(Collected data)

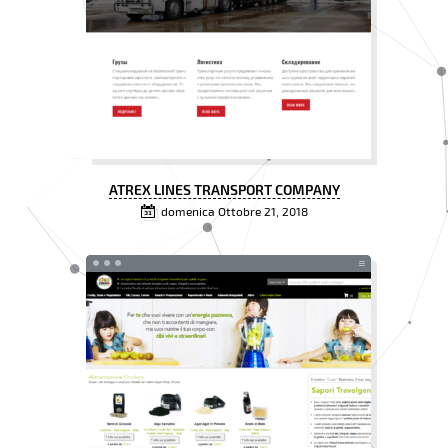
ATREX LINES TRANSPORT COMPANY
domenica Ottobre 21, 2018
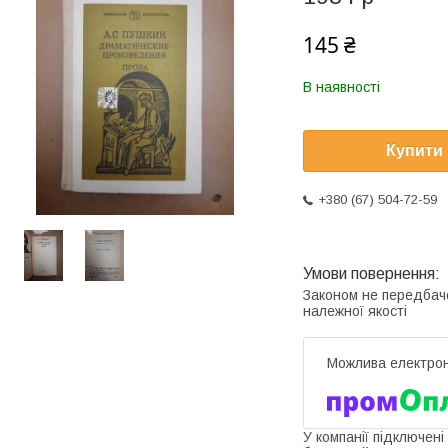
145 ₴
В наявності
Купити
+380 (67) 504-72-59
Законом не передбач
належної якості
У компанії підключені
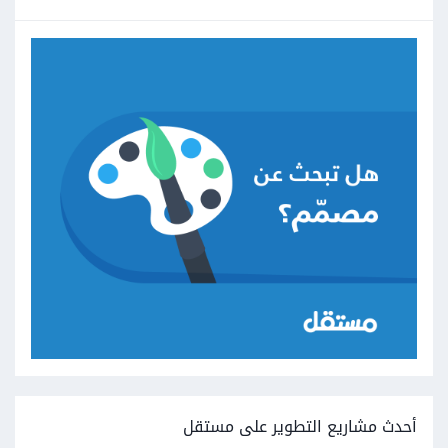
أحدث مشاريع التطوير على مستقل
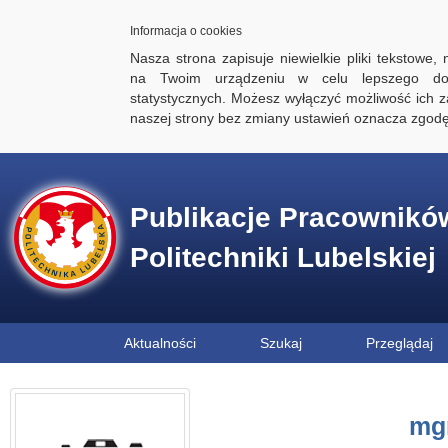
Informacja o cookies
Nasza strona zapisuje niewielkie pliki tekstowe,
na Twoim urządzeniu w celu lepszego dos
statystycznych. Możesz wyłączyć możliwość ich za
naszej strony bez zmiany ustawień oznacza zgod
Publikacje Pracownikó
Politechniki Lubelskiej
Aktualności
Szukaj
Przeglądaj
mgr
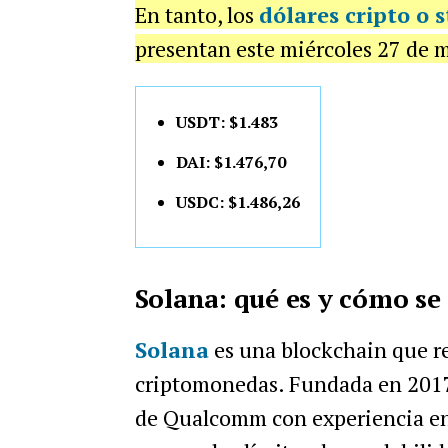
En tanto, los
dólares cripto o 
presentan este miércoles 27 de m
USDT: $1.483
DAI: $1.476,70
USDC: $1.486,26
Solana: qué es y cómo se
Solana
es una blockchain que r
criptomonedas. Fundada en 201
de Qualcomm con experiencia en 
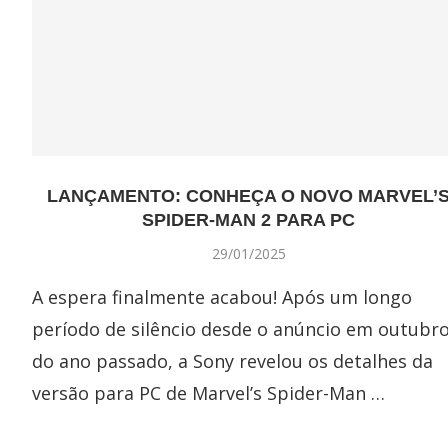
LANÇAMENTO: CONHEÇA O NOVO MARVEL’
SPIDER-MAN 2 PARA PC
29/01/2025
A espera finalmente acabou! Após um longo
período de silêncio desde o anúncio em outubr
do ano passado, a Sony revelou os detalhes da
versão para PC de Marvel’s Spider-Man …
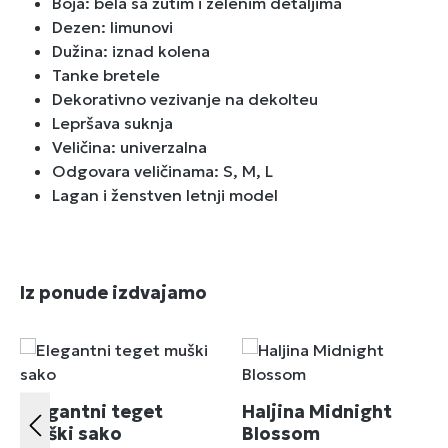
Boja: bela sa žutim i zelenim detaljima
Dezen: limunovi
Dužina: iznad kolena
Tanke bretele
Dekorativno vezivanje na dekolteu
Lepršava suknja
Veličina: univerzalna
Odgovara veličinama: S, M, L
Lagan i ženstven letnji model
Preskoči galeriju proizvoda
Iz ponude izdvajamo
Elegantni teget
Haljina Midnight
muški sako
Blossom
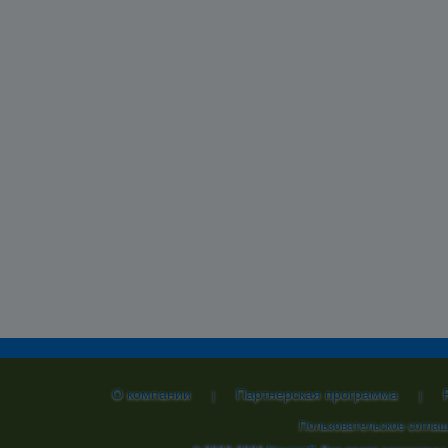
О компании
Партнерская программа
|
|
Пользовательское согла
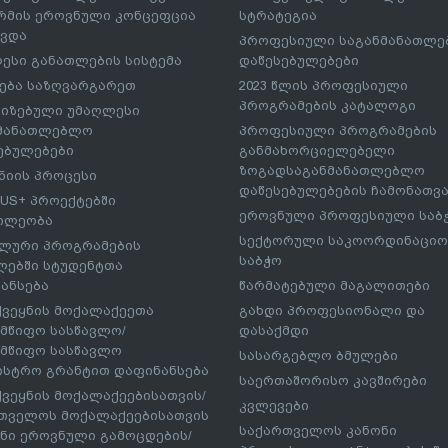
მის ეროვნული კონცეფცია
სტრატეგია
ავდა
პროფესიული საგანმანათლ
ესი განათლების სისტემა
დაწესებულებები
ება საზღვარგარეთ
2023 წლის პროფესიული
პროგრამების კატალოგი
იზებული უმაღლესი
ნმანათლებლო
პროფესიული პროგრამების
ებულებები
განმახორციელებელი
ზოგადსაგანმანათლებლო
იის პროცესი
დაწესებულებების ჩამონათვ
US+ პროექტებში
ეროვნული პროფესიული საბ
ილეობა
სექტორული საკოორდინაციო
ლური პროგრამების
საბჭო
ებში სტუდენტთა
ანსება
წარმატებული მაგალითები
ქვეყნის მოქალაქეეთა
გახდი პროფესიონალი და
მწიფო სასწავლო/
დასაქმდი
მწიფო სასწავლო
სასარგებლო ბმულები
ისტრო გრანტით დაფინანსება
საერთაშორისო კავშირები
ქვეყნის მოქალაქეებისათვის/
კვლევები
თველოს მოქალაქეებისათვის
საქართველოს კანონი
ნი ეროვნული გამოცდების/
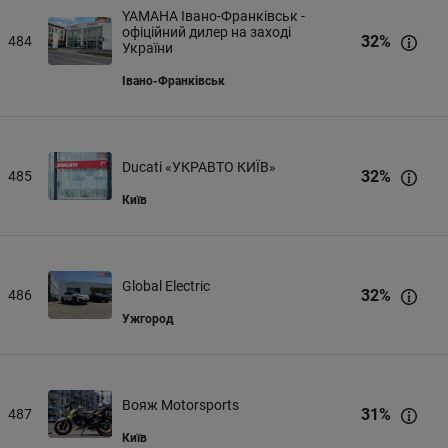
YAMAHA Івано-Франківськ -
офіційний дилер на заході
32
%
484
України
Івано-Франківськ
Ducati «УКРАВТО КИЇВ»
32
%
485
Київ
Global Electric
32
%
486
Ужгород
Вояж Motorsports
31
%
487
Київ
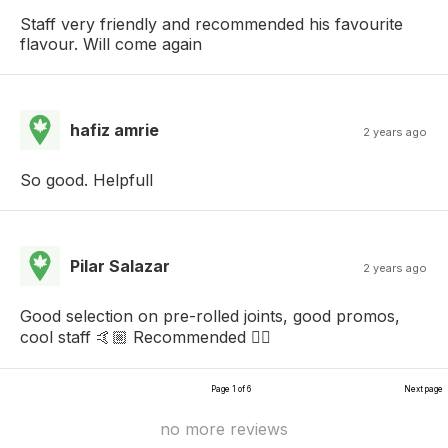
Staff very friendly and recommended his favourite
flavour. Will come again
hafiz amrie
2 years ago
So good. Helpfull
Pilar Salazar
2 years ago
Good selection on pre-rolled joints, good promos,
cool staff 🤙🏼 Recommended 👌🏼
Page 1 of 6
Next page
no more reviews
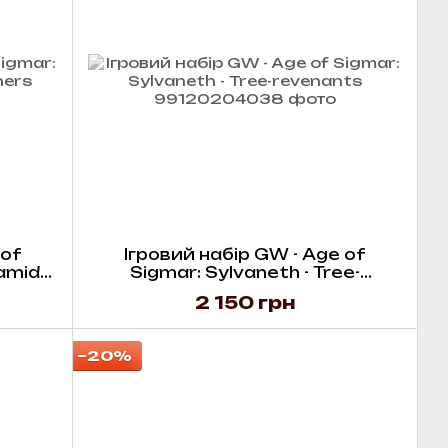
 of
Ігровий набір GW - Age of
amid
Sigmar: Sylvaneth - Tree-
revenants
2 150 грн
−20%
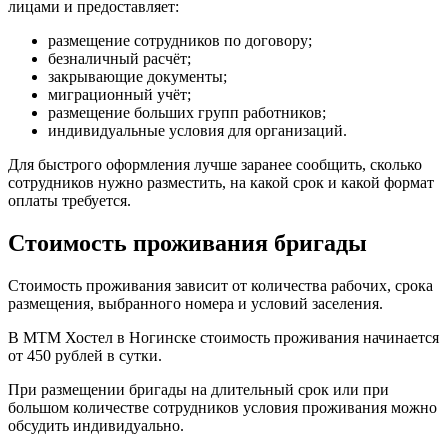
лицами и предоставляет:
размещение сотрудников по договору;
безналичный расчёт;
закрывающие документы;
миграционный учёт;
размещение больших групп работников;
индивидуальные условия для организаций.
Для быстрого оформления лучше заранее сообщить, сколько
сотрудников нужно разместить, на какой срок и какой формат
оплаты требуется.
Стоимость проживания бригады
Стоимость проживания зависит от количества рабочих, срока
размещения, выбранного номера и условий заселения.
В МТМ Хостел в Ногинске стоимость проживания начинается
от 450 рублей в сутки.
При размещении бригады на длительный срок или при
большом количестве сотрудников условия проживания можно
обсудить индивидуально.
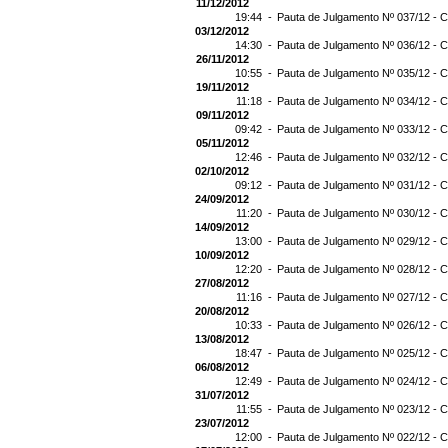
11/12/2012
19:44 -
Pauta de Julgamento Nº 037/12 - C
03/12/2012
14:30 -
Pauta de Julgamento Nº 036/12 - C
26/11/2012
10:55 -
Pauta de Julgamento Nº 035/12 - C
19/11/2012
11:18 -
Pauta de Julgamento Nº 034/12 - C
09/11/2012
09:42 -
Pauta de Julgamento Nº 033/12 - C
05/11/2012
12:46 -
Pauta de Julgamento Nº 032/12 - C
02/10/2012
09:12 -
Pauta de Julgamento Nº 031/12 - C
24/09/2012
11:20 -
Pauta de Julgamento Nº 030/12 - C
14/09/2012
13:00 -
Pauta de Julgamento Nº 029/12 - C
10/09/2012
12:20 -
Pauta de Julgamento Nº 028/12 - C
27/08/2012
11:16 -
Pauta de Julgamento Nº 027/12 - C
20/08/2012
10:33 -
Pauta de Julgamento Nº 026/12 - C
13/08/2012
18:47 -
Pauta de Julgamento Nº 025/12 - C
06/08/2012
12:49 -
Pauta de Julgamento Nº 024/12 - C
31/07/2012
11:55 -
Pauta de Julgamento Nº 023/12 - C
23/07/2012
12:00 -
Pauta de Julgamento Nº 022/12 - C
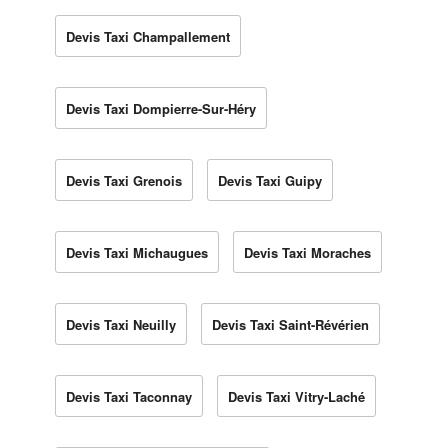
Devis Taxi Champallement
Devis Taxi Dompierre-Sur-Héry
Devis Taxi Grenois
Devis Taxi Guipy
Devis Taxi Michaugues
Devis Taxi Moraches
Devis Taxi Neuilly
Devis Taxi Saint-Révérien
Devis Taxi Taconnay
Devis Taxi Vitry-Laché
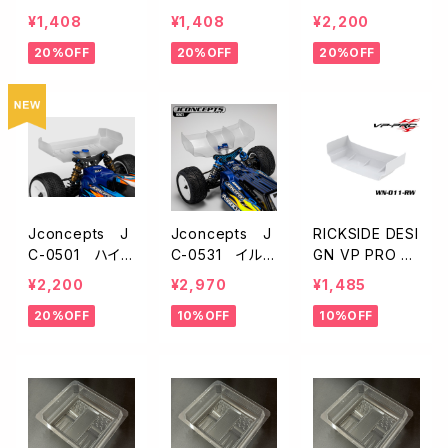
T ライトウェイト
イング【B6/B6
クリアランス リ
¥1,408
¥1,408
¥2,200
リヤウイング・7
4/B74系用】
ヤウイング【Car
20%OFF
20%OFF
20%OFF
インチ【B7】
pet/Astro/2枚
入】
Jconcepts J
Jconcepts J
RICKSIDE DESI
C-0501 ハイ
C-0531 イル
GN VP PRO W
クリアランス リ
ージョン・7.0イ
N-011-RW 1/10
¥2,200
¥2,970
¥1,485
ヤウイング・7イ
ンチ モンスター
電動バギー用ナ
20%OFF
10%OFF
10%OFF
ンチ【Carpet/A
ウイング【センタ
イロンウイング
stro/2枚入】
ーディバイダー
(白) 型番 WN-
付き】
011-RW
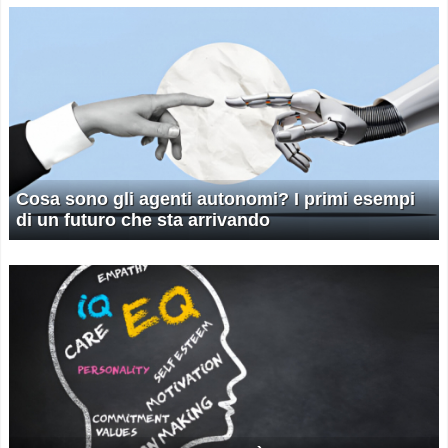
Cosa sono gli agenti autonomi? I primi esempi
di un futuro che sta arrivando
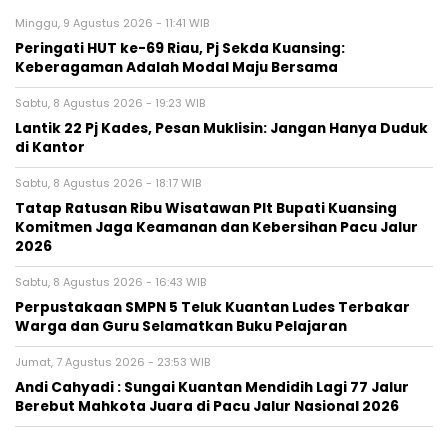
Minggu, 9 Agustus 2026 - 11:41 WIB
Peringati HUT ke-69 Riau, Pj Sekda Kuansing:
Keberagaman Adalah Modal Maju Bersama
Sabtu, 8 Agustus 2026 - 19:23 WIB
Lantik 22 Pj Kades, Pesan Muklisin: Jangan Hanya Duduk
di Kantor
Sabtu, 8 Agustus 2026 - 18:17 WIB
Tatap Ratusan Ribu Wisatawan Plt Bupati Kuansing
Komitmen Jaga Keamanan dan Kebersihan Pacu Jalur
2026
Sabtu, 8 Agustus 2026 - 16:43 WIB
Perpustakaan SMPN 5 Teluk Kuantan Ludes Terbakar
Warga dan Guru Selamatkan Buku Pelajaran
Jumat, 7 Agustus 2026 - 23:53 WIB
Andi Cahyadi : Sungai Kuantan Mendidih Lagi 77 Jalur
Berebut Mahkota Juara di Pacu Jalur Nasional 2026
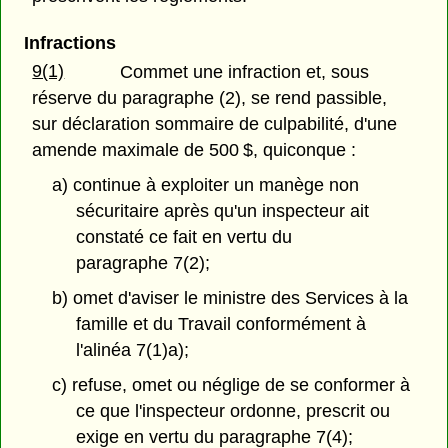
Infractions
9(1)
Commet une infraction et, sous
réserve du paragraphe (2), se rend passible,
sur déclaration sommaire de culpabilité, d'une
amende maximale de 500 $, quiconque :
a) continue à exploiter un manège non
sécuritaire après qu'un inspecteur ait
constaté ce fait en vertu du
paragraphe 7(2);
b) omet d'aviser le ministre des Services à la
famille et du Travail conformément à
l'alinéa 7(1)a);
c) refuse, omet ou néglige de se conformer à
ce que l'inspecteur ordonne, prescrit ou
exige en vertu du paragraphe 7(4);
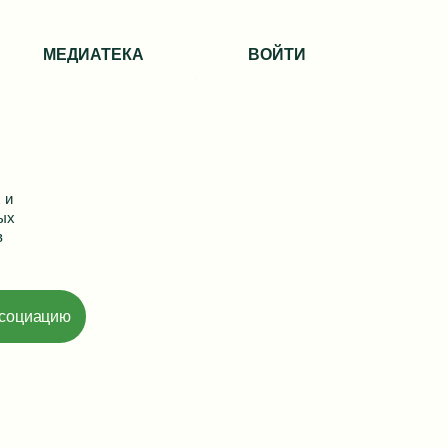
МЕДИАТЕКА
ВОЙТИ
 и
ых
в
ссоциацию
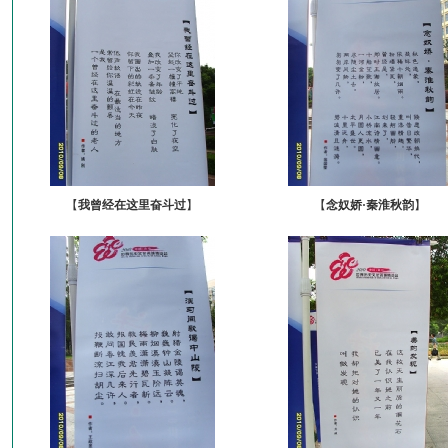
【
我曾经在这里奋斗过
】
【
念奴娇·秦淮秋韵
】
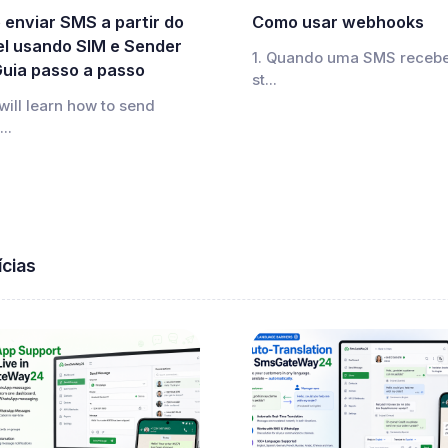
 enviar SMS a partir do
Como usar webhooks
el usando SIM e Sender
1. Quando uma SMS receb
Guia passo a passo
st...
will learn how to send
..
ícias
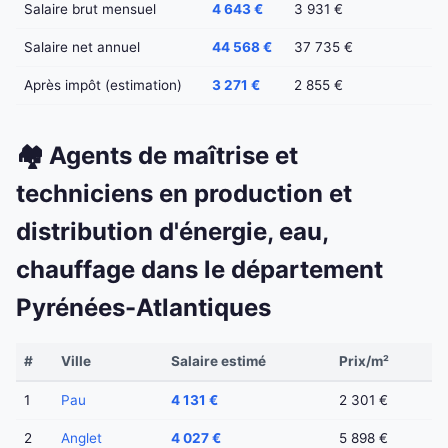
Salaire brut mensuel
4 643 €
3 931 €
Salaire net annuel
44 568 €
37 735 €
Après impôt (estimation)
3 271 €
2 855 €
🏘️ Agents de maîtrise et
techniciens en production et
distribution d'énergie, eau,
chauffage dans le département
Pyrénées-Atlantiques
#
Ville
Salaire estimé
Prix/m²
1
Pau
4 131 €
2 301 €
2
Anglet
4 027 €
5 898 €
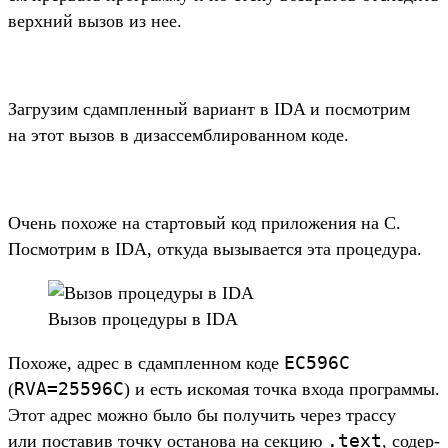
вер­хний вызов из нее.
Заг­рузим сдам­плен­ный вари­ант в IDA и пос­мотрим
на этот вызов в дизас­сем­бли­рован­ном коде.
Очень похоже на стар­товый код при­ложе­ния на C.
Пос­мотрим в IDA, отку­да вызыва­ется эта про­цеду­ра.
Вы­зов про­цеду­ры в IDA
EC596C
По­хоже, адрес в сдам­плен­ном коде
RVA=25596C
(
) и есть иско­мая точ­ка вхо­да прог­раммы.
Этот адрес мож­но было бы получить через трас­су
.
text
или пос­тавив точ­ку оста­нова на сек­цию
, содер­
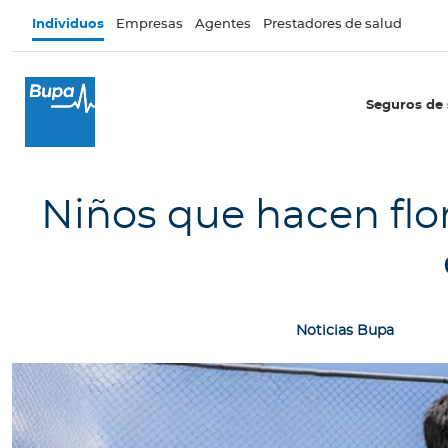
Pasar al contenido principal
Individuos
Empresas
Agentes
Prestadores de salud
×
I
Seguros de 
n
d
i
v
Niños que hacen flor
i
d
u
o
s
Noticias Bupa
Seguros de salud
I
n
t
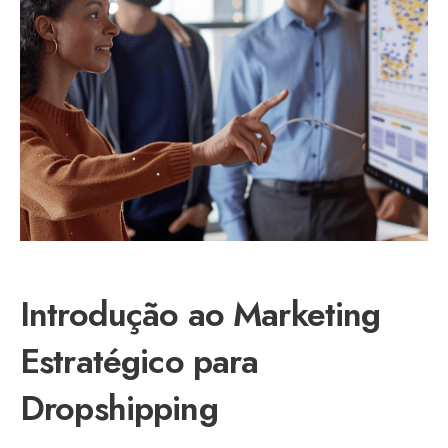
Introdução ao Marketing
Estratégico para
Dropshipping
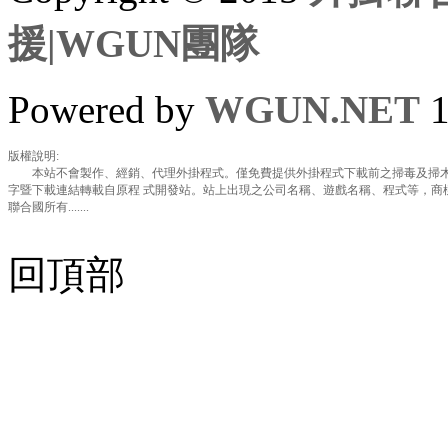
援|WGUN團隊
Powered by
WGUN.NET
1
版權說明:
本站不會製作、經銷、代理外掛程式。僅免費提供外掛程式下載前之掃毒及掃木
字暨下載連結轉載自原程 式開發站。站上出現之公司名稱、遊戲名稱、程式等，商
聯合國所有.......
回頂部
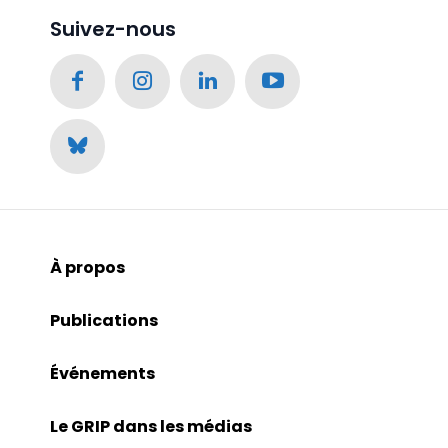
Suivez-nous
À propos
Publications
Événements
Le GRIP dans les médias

* [Task details]: What is needed is an exact copy of the lines from the start of the records through the line containing "Nasza strona zapisuje", with no pictures.

* [Reply to the exercise]:
ATREX LINES TRANSPORT COMPANY
domenica Ottobre 21, 2018
145 ₴
В наявності
Купити
+380 (67) 504-72-59
Законом не передбач
належної якості
У компанії підключені
أحدث مشاريع التطوير على مستقل
Informacja o cookies
Nasza strona zapisuje niewielkie pliki tekstowe,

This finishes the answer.